Apreensão e Suspeitas
A apreensão da madeira ocorreu após a Receita Federal receber informações de agências de inteligência, incluindo a DEA (Drug Enforcement Administration) dos Estados Unidos e a FELCN (Fuerza Especial de Lucha Contra el Narcotráfico) da Bolívia. Essas informações indicavam a possibilidade de contaminação da carga com cocaína, o que motivou a retenção da mercadoria, que já havia passado pelo controle aduaneiro brasileiro.
Resultados do Laudo da PF
O laudo da PF, divulgado após a retenção da carga, não encontrou qualquer evidência de cocaína ou de outras substâncias ilícitas.
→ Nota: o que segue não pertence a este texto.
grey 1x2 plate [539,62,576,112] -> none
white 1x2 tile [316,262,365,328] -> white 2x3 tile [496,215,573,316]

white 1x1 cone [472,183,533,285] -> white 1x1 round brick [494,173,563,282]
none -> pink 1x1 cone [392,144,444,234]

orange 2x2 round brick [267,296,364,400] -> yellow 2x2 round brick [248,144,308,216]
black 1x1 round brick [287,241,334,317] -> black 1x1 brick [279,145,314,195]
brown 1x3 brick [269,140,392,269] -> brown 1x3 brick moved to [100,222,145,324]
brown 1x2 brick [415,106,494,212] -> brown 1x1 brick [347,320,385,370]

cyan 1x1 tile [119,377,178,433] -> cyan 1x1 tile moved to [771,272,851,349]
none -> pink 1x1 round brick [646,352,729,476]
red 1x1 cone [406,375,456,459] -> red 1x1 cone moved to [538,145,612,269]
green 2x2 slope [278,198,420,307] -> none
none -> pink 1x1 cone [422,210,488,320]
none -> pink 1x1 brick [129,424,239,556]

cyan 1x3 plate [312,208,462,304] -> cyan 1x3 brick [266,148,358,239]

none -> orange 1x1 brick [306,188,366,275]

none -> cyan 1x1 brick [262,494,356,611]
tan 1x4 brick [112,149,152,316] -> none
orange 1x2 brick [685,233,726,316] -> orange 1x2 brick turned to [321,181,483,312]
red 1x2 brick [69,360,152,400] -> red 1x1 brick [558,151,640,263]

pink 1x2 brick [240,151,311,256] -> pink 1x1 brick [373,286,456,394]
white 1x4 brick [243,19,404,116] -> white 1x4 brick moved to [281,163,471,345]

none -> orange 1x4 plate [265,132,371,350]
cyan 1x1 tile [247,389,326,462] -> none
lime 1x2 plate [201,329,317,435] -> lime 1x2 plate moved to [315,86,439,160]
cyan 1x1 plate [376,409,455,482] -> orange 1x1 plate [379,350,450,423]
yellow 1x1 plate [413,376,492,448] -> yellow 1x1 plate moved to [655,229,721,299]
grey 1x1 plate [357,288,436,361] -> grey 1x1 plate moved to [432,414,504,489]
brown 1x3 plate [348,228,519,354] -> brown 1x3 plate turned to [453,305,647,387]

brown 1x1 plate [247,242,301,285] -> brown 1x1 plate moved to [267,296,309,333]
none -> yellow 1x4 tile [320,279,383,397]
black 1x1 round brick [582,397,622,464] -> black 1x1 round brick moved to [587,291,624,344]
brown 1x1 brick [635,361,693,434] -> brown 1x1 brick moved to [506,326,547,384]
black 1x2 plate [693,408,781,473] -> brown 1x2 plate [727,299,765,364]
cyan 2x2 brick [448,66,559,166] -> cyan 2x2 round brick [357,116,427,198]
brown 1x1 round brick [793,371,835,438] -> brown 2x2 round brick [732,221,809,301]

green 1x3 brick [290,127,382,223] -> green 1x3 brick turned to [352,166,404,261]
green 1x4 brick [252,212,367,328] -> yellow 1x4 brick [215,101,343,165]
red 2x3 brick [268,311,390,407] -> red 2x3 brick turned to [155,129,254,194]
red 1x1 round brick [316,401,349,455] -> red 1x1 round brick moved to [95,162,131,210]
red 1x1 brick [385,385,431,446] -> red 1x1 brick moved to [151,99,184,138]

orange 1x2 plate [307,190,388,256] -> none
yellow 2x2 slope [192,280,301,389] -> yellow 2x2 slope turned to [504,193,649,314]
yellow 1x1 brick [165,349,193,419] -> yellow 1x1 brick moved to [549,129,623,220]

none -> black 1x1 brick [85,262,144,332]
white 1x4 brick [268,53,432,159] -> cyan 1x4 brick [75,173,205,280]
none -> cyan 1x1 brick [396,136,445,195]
O documento detalhou que todas as amostras analisadas apresentaram resultados negativos, seguindo as metodologias e técnicas aplicadas nos testes.
Reações e Procedimentos Futuros
Apesar dos resultados negativos do laudo, a Receita Federal e a FELCN realizaram testes preliminares, que haviam indicado uma possível reação positiva para cloridrato de cocaína. Devido a essas inconsistências, a Receita comunicou à PF sobre a situação, que agora investiga as circunstâncias da apreensão e os motivos que levaram à suspeita inicial.
Implicações da Apreensão
O fato de a carga ter despertado interesse por parte das agências internacionais de combate ao tráfico levanta questões sobre a segurança das operações de importação e a eficácia das técnicas de detecção de drogas. A Receita Federal, que só tomou conhecimento do laudo da PF nesta quinta-feira, reafirma seu compromisso em investigar a fundo as circunstâncias que cercam a apreensão.
Conclusão
A apreensão de 230 toneladas de madeira sem a detecção de cocaína destaca a complexidade dos esforços de combate ao narcotráfico. Enquanto a Receita Federal e a Polícia Federal trabalham em conjunto para elucidar o caso, as autoridades continuam a monitorar e investigar cargas suspeitas, a fim de proteger a integridade das operações de comércio e garantir a segurança pública.